Сначала выросла трава, хотя вроде мы еще ходили в шарфах, потом вдруг - обсыпала нас дырокольными бумажками черемуха, а тут уж и сирень пора ломать. Траву забила крапива, а запах сирени быстро забылся, потому как жасмин перешибает все на свете. Каштан со своими неуместными в нашей широте киевскими ассоциациями вкупе с имперскими свечами вообще мелькнул, как комета и теперь втихую растит мягких зеленых ежиков. Одуряющие гиацинты оказались не вечны, даже нарциссы их пережили. Тюльпаны растолстели и стали пионами, а бешеноогненные бархатцы взялись, как обычно - непонятно откуда.
И впереди еще хризантемы, гладиолусы и астры, и, если повезет осенью - прозрачные ясени на фоне прозрачного же фиолетового неба, клены, готовые упасть от изнеможения под своим же желто-зелено-красным богатством, растущие только в одну сторону, ибо с другой их прижимает глухая питерская стена, бесконечно кружащиеся легкие золотые монетки с берез - сверху голубое, снизу зеленое, посередине белое - и все это посыпается, посыпается золотом, а березы нисколько не лысеют.

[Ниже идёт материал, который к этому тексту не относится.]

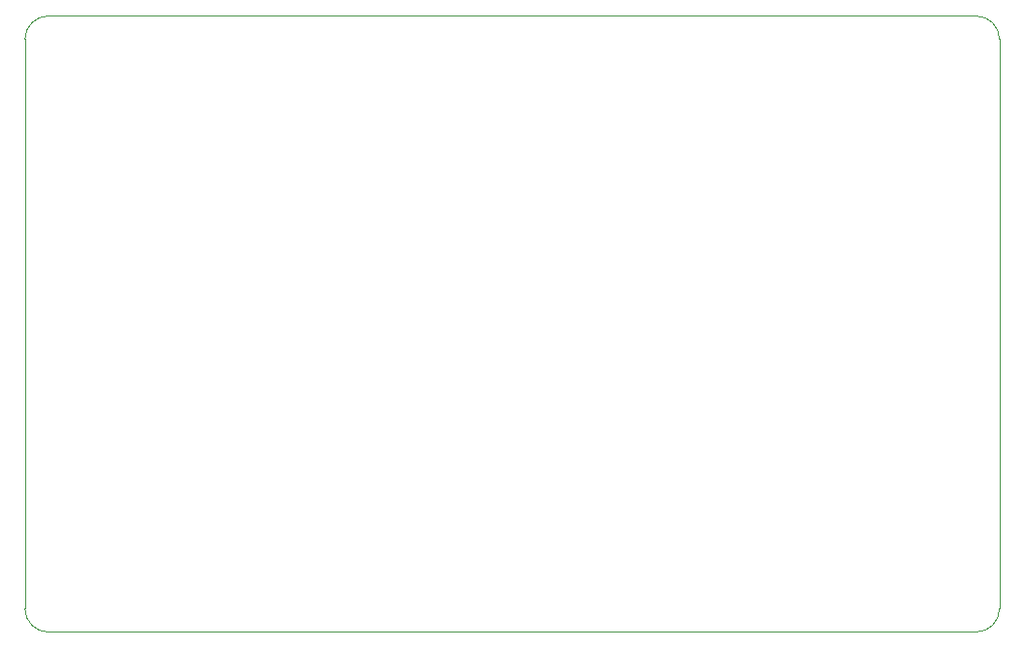
<source format=gbr>
G04 #@! TF.GenerationSoftware,KiCad,Pcbnew,8.0.4-unknown-202407162209~ee573a1480~ubuntu24.04.1*
G04 #@! TF.CreationDate,2024-08-25T10:10:20+01:00*
G04 #@! TF.ProjectId,ZXMUX Tester,5a584d55-5820-4546-9573-7465722e6b69,1.1*
G04 #@! TF.SameCoordinates,Original*
G04 #@! TF.FileFunction,Profile,NP*
%FSLAX46Y46*%
G04 Gerber Fmt 4.6, Leading zero omitted, Abs format (unit mm)*
G04 Created by KiCad (PCBNEW 8.0.4-unknown-202407162209~ee573a1480~ubuntu24.04.1) date 2024-08-25 10:10:20*
%MOMM*%
%LPD*%
G01*
G04 APERTURE LIST*
G04 #@! TA.AperFunction,Profile*
%ADD10C,0.100000*%
G04 #@! TD*
G04 APERTURE END LIST*
D10*
X211582000Y-105918000D02*
G75*
G02*
X209550000Y-107950000I-2032000J0D01*
G01*
X128524000Y-107950000D02*
G75*
G02*
X126492000Y-105918000I0J2032000D01*
G01*
X209550000Y-107950000D02*
X128524000Y-107950000D01*
X128524000Y-54102000D02*
X209550000Y-54102000D01*
X126492000Y-56134000D02*
G75*
G02*
X128524000Y-54102000I2032000J0D01*
G01*
X126492000Y-105918000D02*
X126492000Y-56134000D01*
X211582000Y-56134000D02*
X211582000Y-105918000D01*
X209550000Y-54102000D02*
G75*
G02*
X211582000Y-56134000I0J-2032000D01*
G01*
M02*

</source>
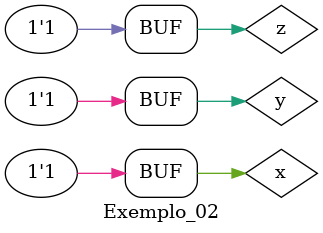
<source format=v>

module tabela ( output a, 
		output b,
		output c,
		output d,
		output e,
		input  x,
		input  y,
		input  z);

//descrever por expressao
assign a = (x|y|~z) & (x|~y|~z) & (~x|~y|~z);
assign b = (x|~y|~z) & (~x|~y|~z) & (~x|y|~z);
assign c = (x|y|~z) & (x|~y|z) & (x|~y|~z) & (~x|y|~z);
assign d = (x|y|z) & (x|~y|z) & (x|~y|~z) & (~x|~y|~z);
assign e = (x|~y|z) & (x|~y|~z) & (~x|y|~z) & (~x|~y|~z);

endmodule//tabela

module simplificado ( output a, 
		      output b,
		      output c,
		      output d,
		      output e,
		      input  x,
		      input  y,
		      input  z);

//descrever por expressao
assign a = (x|~z) & (~y|~z);
assign b = (~y|~z) & (~x|~z);
assign c = (x|~y) & (y|~z) & (x|~z); 
assign d = (x|z) & (~y|~z) & (x|~y);
assign e = (x|~y) & (~y|~z) & (~x|~z);

endmodule //simplificado

module Exemplo_02;

//--------------------- definir dados
reg x;
reg y;
reg z;

wire a;
wire b;
wire c;
wire d;
wire e;

wire a2;
wire b2;
wire c2;
wire d2;
wire e2;

tabela moduloTable(a, b, c, d, e, x, y, z);
simplificado moduloSimple(a2, b2, c2, d2, e2, x, y, z);

//------------------------- parte principal

initial 
    begin : main 
    $display("Exemplo_02 - Matheus Santos Rosa Carneiro - 613414");
    $display("Test module Mapa Veitch-Karnaugh");
    $display("X Y Z :  A  A2 B B2  C C2  D D2  E E2");

    //projetar testes do modulo
    $monitor("%b %b %b : %2b %2b %2b %2b %2b %2b %2b %2b %2b %2b", x, y, z, a, a2, b, b2, c, c2, d, d2, e, e2);
        x = 0; y = 0; z = 0;
      #1 x = 0; y = 0; z = 1;
      #1 x = 0; y = 1; z = 0;
      #1 x = 0; y = 1; z = 1;
      #1 x = 1; y = 0; z = 0;
      #1 x = 1; y = 0; z = 1;
      #1 x = 1; y = 1; z = 0;
      #1 x = 1; y = 1; z = 1;

      end
endmodule //Exemplo_02






		 

</source>
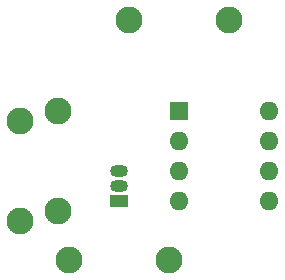
<source format=gbr>
%TF.GenerationSoftware,KiCad,Pcbnew,7.0.6-0*%
%TF.CreationDate,2023-07-26T14:31:40-04:00*%
%TF.ProjectId,Sleep_Apnea,536c6565-705f-4417-906e-65612e6b6963,rev?*%
%TF.SameCoordinates,Original*%
%TF.FileFunction,Soldermask,Bot*%
%TF.FilePolarity,Negative*%
%FSLAX46Y46*%
G04 Gerber Fmt 4.6, Leading zero omitted, Abs format (unit mm)*
G04 Created by KiCad (PCBNEW 7.0.6-0) date 2023-07-26 14:31:40*
%MOMM*%
%LPD*%
G01*
G04 APERTURE LIST*
G04 Aperture macros list*
%AMFreePoly0*
4,1,35,0.312797,1.099367,0.509479,1.023172,0.688811,0.912134,0.844687,0.770034,0.971798,0.601712,1.065816,0.412899,1.123538,0.210026,1.143000,0.000000,1.123538,-0.210026,1.065816,-0.412899,0.971798,-0.601712,0.844687,-0.770034,0.688811,-0.912134,0.509479,-1.023172,0.312797,-1.099367,0.105463,-1.138124,-0.105463,-1.138124,-0.312797,-1.099367,-0.509479,-1.023172,-0.688811,-0.912134,
-0.844687,-0.770034,-0.971798,-0.601712,-1.065816,-0.412899,-1.123538,-0.210026,-1.143000,0.000000,-1.123538,0.210026,-1.065816,0.412899,-0.971798,0.601712,-0.844687,0.770034,-0.688811,0.912134,-0.509479,1.023172,-0.312797,1.099367,-0.105463,1.138124,0.105463,1.138124,0.312797,1.099367,0.312797,1.099367,$1*%
G04 Aperture macros list end*
%ADD10FreePoly0,90.000000*%
%ADD11FreePoly0,0.000000*%
%ADD12R,1.600000X1.600000*%
%ADD13O,1.600000X1.600000*%
%ADD14R,1.500000X1.050000*%
%ADD15O,1.500000X1.050000*%
%ADD16FreePoly0,270.000000*%
G04 APERTURE END LIST*
D10*
%TO.C,R4*%
X123730000Y-110930000D03*
X123730000Y-102430000D03*
%TD*%
D11*
%TO.C,R1*%
X127830000Y-114200000D03*
X136330000Y-114200000D03*
%TD*%
D12*
%TO.C,U1*%
X137160000Y-101600000D03*
D13*
X137160000Y-104140000D03*
X137160000Y-106680000D03*
X137160000Y-109220000D03*
X144780000Y-109220000D03*
X144780000Y-106680000D03*
X144780000Y-104140000D03*
X144780000Y-101600000D03*
%TD*%
D11*
%TO.C,R2*%
X132910000Y-93880000D03*
X141410000Y-93880000D03*
%TD*%
D14*
%TO.C,Q1*%
X132080000Y-109220000D03*
D15*
X132080000Y-107950000D03*
X132080000Y-106680000D03*
%TD*%
D16*
%TO.C,R3*%
X126900000Y-101600000D03*
X126900000Y-110100000D03*
%TD*%
M02*

</source>
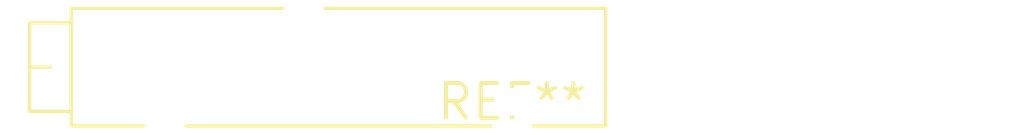
<source format=kicad_pcb>
(kicad_pcb (version 20240108) (generator pcbnew)

  (general
    (thickness 1.6)
  )

  (paper "A4")
  (layers
    (0 "F.Cu" signal)
    (31 "B.Cu" signal)
    (32 "B.Adhes" user "B.Adhesive")
    (33 "F.Adhes" user "F.Adhesive")
    (34 "B.Paste" user)
    (35 "F.Paste" user)
    (36 "B.SilkS" user "B.Silkscreen")
    (37 "F.SilkS" user "F.Silkscreen")
    (38 "B.Mask" user)
    (39 "F.Mask" user)
    (40 "Dwgs.User" user "User.Drawings")
    (41 "Cmts.User" user "User.Comments")
    (42 "Eco1.User" user "User.Eco1")
    (43 "Eco2.User" user "User.Eco2")
    (44 "Edge.Cuts" user)
    (45 "Margin" user)
    (46 "B.CrtYd" user "B.Courtyard")
    (47 "F.CrtYd" user "F.Courtyard")
    (48 "B.Fab" user)
    (49 "F.Fab" user)
    (50 "User.1" user)
    (51 "User.2" user)
    (52 "User.3" user)
    (53 "User.4" user)
    (54 "User.5" user)
    (55 "User.6" user)
    (56 "User.7" user)
    (57 "User.8" user)
    (58 "User.9" user)
  )

  (setup
    (pad_to_mask_clearance 0)
    (pcbplotparams
      (layerselection 0x00010fc_ffffffff)
      (plot_on_all_layers_selection 0x0000000_00000000)
      (disableapertmacros false)
      (usegerberextensions false)
      (usegerberattributes false)
      (usegerberadvancedattributes false)
      (creategerberjobfile false)
      (dashed_line_dash_ratio 12.000000)
      (dashed_line_gap_ratio 3.000000)
      (svgprecision 4)
      (plotframeref false)
      (viasonmask false)
      (mode 1)
      (useauxorigin false)
      (hpglpennumber 1)
      (hpglpenspeed 20)
      (hpglpendiameter 15.000000)
      (dxfpolygonmode false)
      (dxfimperialunits false)
      (dxfusepcbnewfont false)
      (psnegative false)
      (psa4output false)
      (plotreference false)
      (plotvalue false)
      (plotinvisibletext false)
      (sketchpadsonfab false)
      (subtractmaskfromsilk false)
      (outputformat 1)
      (mirror false)
      (drillshape 1)
      (scaleselection 1)
      (outputdirectory "")
    )
  )

  (net 0 "")

  (footprint "Potentiometer_Bourns_3005_Horizontal" (layer "F.Cu") (at 0 0))

)

</source>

И после всего этого мы, с умягченной душой, уверовавшие в богоданность мира, потерявшие бдительность - падаем в серое, черное, мокрое. В лицо нам кидают огрызки снега, оставшиеся от глобального потепления, а под ноги - ржавую глину, пробивающуюся даже сквозь асфальт. И я вспоминаю свою животную сущность, и гневно требую солнца, мороза, зимней радуги, роя снежинок, вырезанных артелью китайских ангелов... Но зима оказалась менее жизнеспособной, чем лето, и выходит теперь редко, копит силы годами. И потому одна надежда - что будет лето. И к лету будем мы.